* Begin Task data *

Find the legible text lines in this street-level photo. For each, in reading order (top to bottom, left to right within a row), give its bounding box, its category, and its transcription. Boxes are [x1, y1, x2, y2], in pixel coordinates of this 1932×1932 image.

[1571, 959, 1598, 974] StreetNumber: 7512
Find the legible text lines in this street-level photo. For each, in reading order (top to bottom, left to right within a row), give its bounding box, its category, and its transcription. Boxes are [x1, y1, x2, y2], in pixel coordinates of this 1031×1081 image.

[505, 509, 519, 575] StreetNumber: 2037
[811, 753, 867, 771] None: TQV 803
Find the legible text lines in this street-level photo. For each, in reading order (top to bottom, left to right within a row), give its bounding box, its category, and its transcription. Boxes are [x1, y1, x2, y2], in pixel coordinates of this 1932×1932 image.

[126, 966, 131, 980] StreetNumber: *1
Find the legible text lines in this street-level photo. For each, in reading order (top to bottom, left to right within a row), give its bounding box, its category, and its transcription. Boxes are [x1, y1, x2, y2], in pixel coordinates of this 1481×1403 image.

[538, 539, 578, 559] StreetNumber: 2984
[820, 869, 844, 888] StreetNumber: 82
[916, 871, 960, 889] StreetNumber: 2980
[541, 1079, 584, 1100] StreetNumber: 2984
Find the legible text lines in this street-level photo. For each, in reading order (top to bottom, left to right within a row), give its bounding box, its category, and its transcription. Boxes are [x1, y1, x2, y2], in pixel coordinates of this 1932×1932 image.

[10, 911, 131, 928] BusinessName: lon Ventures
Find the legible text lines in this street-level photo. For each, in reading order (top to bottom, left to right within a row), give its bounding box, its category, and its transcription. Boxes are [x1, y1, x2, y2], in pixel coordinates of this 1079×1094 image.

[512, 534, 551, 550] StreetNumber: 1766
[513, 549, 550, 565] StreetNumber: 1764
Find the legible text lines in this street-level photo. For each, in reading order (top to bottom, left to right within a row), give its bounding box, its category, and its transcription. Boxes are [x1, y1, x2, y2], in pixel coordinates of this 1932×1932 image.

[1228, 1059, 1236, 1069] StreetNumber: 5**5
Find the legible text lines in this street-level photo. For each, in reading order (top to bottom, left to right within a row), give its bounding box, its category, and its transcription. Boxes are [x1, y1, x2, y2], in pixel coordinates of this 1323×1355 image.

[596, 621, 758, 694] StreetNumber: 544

* End Task data *

◆ **What you will do**: Rewrite the records from their first line through the line holding "[1571, 959, 1598, 974] StreetNumber: 7512", inclusive, replacing "legible" with "readable" and changing nothing else. Give only those lines.

◆ **Result of the exercise**:
Find the readable text lines in this street-level photo. For each, in reading order (top to bottom, left to right within a row), give its bounding box, its category, and its transcription. Boxes are [x1, y1, x2, y2], in pixel coordinates of this 1932×1932 image.

[1571, 959, 1598, 974] StreetNumber: 7512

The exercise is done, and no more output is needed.